Kyriaki Demiri: Intertextuality and the ancient Greek drama: when Jelinek meets the past

Teilaspekt der Disseration
(für den Nachwuchsworkshop 2014)

Our suggestion aims at investigating one of the objectives of this workshop, which is the intertextuality in Elfriede Jelinek’s work.
Having as point of departure Elfriede Jelinek’s play Bambiland (2004), a play in which the writer not only practices the intertextuality, but openly relies on The Persians (470 B.C) by Aeschylus, we will approach the question that has haunted us since our first contact with Jelinek’s work: how and to what degree a dramatic text that belongs to the culture of Athens of the 5th century B.C. can serve as an intertext or a role model for a modern literary text, written in 2004?
The first goal of our suggestion is to show why the author has chosen Aeschylus play and how she elaborates the mythical and heroic traditions which form the material of The Persians.
Firstly, we will study the structures of the Greek tragedy in order to show that the true material of it, that is the political thought, provides Jelinek with the cultural and political context that unifies the two plays. Examining The Persians more carefully, we note that it’s a play not only about the premonitions of an empire on the brink of disaster, but mostly about the tragedy of a whole nation, victim of an erratic desire of conquering.
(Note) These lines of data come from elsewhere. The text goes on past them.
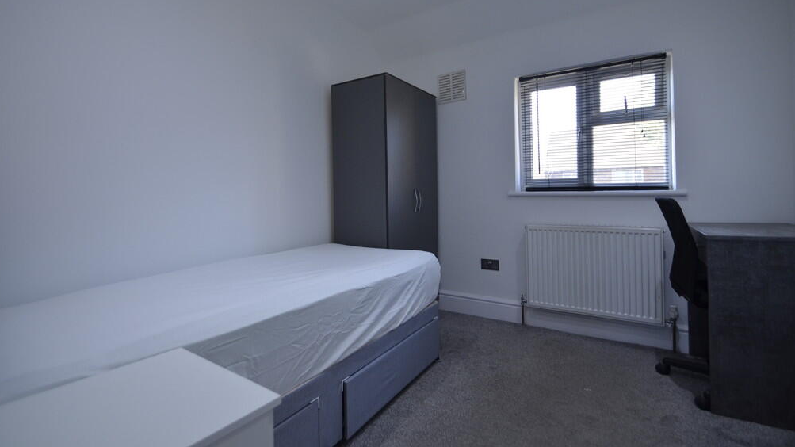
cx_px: 394
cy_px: 184
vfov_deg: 66.6
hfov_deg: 99.4
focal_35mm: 16
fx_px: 337
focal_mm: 10
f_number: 4.5
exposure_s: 1/80
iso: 400
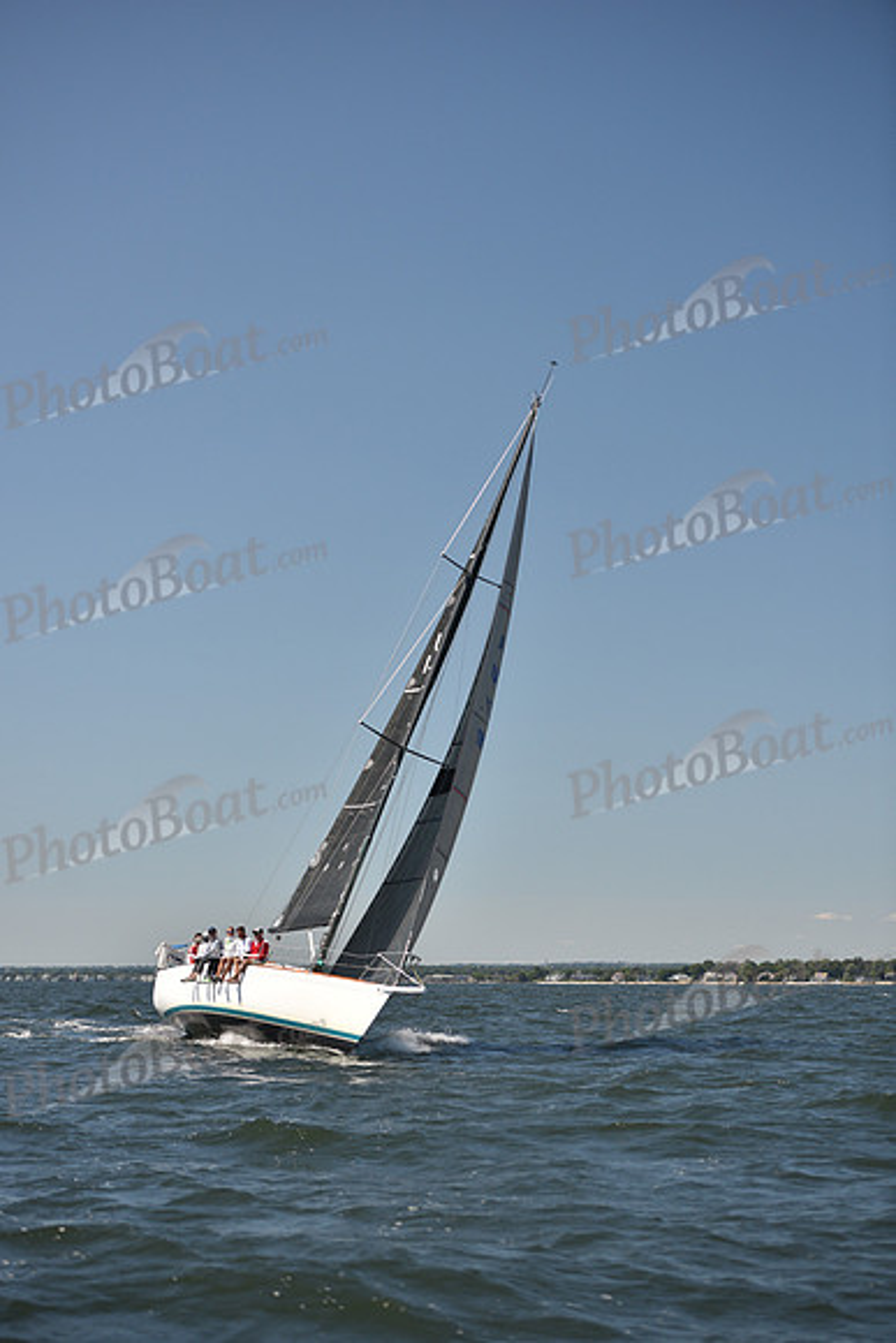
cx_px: 448
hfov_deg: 19.5
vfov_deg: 28.8
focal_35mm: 70
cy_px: 672
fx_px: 2612
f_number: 3.2
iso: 250
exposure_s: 1/1600
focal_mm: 70
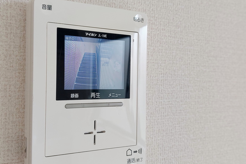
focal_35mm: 40
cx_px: 95
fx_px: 273
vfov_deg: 33.4
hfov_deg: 48.1
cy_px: 81
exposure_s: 1/40
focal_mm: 5.23
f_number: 1.8
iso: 25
Aeschylus seems to supply Jelinek with the key for «a kind of political theory disguised in superstition» 1) and with the framework for a problematic in which the idea that the crime should be punished comes as a leitmotiv. All in all, Jelinek uses The Persians as the pretext not only to narrate a war, but to denude the structures of war.

Fußnoten
1) Ismaïl Kadaré, Eschyle ou l’éternel perdant, Librairie Arthème Fayard, Paris, 1988, p. 102 [the translation is made by the author of this text].